=== DATA TO EXAMINE ===
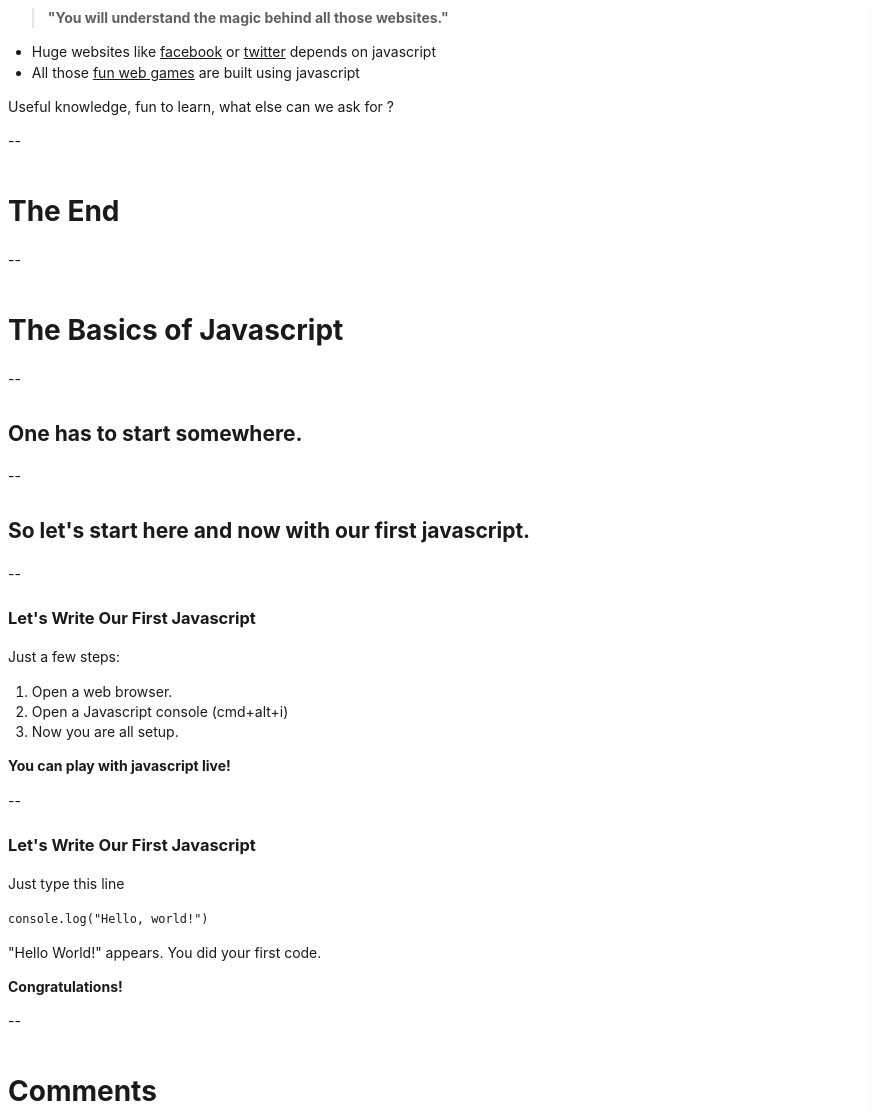 > **"You will understand the magic behind all those websites."** 

* Huge websites like [facebook](http://facebook.com) or [twitter](twitter.com) depends on javascript
* All those [fun web games](http://jeromeetienne.github.io/stellar7/) are built using javascript

Useful knowledge, fun to learn, what else can we ask for ?

--

# The End

--

# The Basics of Javascript

--

## One has to start somewhere.

--

## So let's start here and now with our first javascript.

--

### Let's Write Our First Javascript

Just a few steps:

1. Open a web browser.
1. Open a Javascript console (cmd+alt+i)
1. Now you are all setup.

**You can play with javascript live!**

--

### Let's Write Our First Javascript

Just type this line

```
console.log("Hello, world!")
```

"Hello World!" appears. You did your first code.

**Congratulations!**

--

# Comments
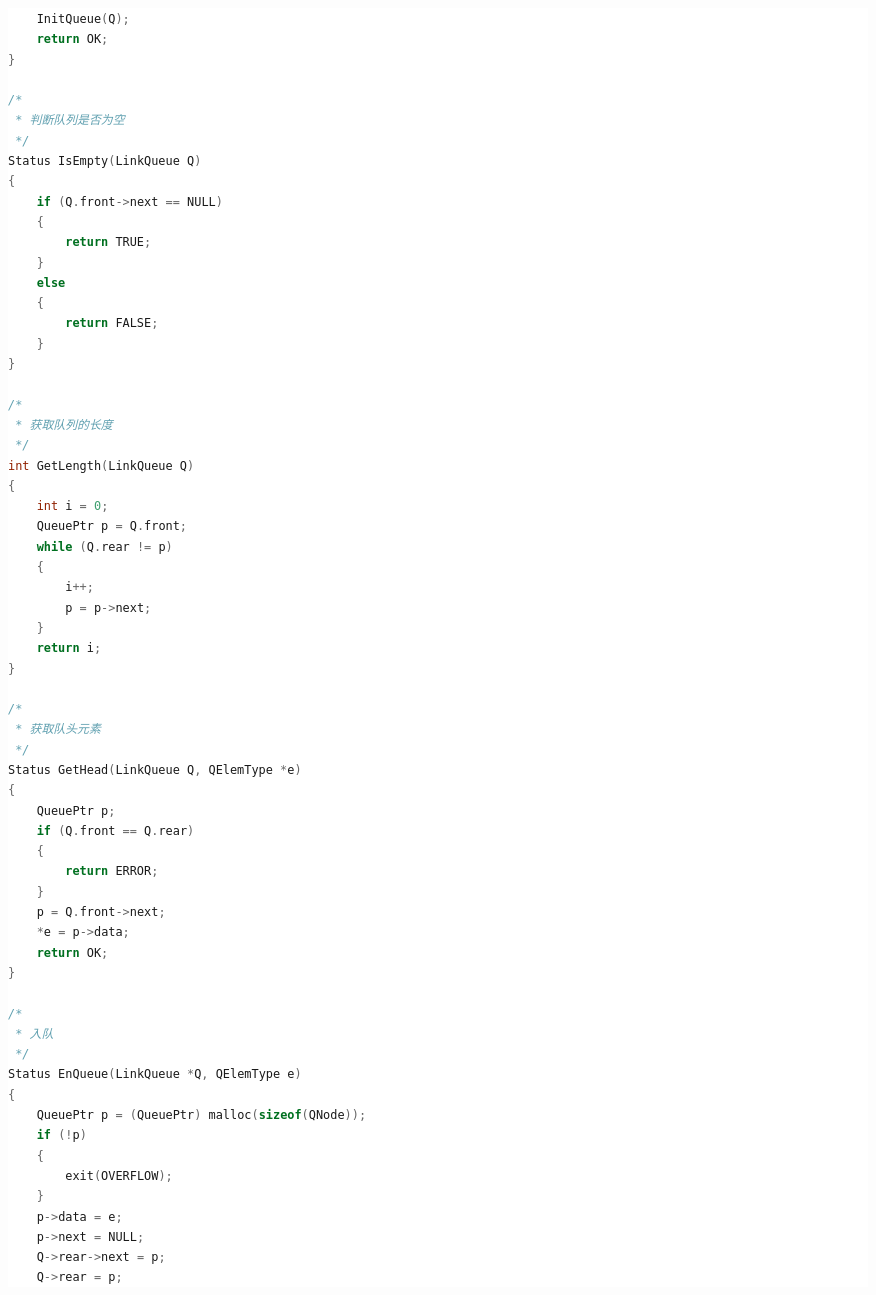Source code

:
 ```c
    InitQueue(Q);
    return OK;
}

/*
 * 判断队列是否为空
 */
Status IsEmpty(LinkQueue Q)
{
    if (Q.front->next == NULL)
    {
        return TRUE;
    }
    else
    {
        return FALSE;
    }
}

/*
 * 获取队列的长度
 */
int GetLength(LinkQueue Q)
{
    int i = 0;
    QueuePtr p = Q.front;
    while (Q.rear != p)
    {
        i++;
        p = p->next;
    }
    return i;
}

/*
 * 获取队头元素
 */
Status GetHead(LinkQueue Q, QElemType *e)
{
    QueuePtr p;
    if (Q.front == Q.rear)
    {
        return ERROR;
    }
    p = Q.front->next;
    *e = p->data;
    return OK;
}

/*
 * 入队
 */
Status EnQueue(LinkQueue *Q, QElemType e)
{
    QueuePtr p = (QueuePtr) malloc(sizeof(QNode));
    if (!p)
    {
        exit(OVERFLOW);
    }
    p->data = e;
    p->next = NULL;
    Q->rear->next = p;
    Q->rear = p;
```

=== WHAT THE TASK REQUIRES ===
Transcribe exactly the lines that go from the one holding "1. Open a Javascript console (cmd+alt+i)" through the last line of the entries, both included, and nothing besides them. Do not include any pictures.

=== RESPONSE TO THIS EXERCISE ===
1. Open a Javascript console (cmd+alt+i)
1. Now you are all setup.

**You can play with javascript live!**

--

### Let's Write Our First Javascript

Just type this line

```
console.log("Hello, world!")
```

"Hello World!" appears. You did your first code.

**Congratulations!**

--

# Comments
Source code

:
 ```c
    InitQueue(Q);
    return OK;
}

/*
 * 判断队列是否为空
 */
Status IsEmpty(LinkQueue Q)
{
    if (Q.front->next == NULL)
    {
        return TRUE;
    }
    else
    {
        return FALSE;
    }
}

/*
 * 获取队列的长度
 */
int GetLength(LinkQueue Q)
{
    int i = 0;
    QueuePtr p = Q.front;
    while (Q.rear != p)
    {
        i++;
        p = p->next;
    }
    return i;
}

/*
 * 获取队头元素
 */
Status GetHead(LinkQueue Q, QElemType *e)
{
    QueuePtr p;
    if (Q.front == Q.rear)
    {
        return ERROR;
    }
    p = Q.front->next;
    *e = p->data;
    return OK;
}

/*
 * 入队
 */
Status EnQueue(LinkQueue *Q, QElemType e)
{
    QueuePtr p = (QueuePtr) malloc(sizeof(QNode));
    if (!p)
    {
        exit(OVERFLOW);
    }
    p->data = e;
    p->next = NULL;
    Q->rear->next = p;
    Q->rear = p;
```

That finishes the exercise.